The voltage across the electrodes still does not average to 0v, as the pair of resistors provides a bias voltage halfway between the rails, but the pulse does not really swing rail to rail, but from 0.28v to 4.28v.  I think that the low-pass filter for setting the bias voltage that I suggested in More on automatic measurement of conductivity of saline solution may be a good idea after all, to make sure that there is no residual DC bias.

I can use the differential inputs of the Bitscope DP01 to look at the voltage across the electrodes and across the resistor to get voltage and current traces for the electrodes:

The central horizontal line is 0V for both traces here. The green trace is the voltage at the undriven electrode (@ 2v/division) and so corresponds to the current, and the yellow trace is the voltage between the electrodes (@0.2v/division).
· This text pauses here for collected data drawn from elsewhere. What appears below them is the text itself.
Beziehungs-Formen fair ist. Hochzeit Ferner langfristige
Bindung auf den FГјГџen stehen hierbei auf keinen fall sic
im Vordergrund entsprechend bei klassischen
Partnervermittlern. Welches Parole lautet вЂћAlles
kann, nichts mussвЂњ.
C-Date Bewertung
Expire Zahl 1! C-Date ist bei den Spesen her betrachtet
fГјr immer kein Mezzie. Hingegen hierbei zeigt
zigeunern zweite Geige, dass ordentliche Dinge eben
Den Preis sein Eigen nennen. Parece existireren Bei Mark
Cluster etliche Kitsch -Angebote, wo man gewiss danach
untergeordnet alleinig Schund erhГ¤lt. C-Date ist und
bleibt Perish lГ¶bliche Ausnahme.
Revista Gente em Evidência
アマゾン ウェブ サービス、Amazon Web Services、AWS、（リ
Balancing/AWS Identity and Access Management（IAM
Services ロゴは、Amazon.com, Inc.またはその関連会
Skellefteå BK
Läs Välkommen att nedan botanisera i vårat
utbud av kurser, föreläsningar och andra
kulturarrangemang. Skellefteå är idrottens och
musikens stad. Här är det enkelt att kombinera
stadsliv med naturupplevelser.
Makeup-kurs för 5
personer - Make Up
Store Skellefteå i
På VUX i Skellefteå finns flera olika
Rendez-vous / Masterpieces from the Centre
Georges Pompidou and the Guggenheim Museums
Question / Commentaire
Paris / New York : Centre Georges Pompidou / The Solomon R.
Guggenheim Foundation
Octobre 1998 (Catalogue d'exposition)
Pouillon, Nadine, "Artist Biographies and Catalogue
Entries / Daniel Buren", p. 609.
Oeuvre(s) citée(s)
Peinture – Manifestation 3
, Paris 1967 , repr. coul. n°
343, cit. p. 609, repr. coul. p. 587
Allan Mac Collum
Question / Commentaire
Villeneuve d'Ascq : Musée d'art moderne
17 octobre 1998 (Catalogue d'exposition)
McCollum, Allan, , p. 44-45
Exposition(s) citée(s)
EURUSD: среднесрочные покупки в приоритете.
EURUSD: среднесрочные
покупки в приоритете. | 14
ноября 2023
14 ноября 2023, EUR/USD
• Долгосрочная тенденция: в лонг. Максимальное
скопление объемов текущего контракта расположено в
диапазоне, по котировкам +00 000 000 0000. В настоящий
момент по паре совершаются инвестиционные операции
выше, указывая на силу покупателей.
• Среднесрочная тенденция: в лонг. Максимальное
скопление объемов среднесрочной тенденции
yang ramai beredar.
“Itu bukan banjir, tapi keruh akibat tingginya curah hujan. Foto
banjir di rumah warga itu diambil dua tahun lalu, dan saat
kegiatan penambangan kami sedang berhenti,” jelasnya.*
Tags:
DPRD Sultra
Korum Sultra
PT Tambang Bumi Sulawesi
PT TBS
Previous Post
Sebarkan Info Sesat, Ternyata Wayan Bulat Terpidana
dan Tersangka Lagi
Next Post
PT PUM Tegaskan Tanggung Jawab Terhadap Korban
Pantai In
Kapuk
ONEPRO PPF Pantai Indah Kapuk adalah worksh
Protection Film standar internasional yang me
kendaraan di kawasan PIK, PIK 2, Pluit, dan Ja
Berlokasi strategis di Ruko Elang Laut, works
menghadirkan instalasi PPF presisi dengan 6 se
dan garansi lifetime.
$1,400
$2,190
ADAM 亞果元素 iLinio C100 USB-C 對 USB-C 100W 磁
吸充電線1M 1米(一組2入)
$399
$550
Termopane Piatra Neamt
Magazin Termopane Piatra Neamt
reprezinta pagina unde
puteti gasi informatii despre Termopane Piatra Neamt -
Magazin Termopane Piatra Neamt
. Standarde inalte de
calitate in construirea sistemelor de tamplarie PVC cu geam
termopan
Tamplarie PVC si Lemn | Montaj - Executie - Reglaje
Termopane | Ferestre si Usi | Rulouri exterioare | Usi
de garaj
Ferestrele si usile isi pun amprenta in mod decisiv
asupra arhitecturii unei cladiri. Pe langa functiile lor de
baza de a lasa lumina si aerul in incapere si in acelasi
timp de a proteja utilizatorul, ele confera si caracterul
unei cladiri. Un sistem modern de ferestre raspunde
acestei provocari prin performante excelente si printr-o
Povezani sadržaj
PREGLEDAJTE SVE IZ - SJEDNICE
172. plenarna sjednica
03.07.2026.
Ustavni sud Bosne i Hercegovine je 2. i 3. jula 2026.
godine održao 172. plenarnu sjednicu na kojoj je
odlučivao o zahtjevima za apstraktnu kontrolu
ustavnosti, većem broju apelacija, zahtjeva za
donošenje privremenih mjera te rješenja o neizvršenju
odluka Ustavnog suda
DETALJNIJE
Note that the voltage on the undriven electrode does run a little below 0V, outside the range of the Arduino ADC.  The voltage ratio of 0.248v/4.16v, together with the 100Ω Thévenin equivalent resistance results in a 5.47Ω resistance between the electrodes.  (Note: this is no longer a 1M NaCl solution—there has been evaporation, plus contamination from iron oxides, and the electrodes are not covered to the depth defined by the plastic spacer.)

I don’t know whether the conductivity meter is a good project for the freshman design seminar or not—I don’t expect the students to have the circuit skills or the programming skills to be able to do a design like this without a lot of coaching.  Even figuring out that they need to eliminate DC bias to eliminate electrolysis may be too much for them, though I do expect all to have had at least high-school chemistry. It is probably worth doing a demo of putting a large current through electrodes in salt solution, to show both the hydrogen bubbles and the formation of the oxides.  I could probably coach freshmen through the design, if they were interested in doing it, so I’ll leave it on the feasible list.

The square-wave analysis is not really suitable for a circuits course, so I think I’ll stick with sine-wave excitation for that course.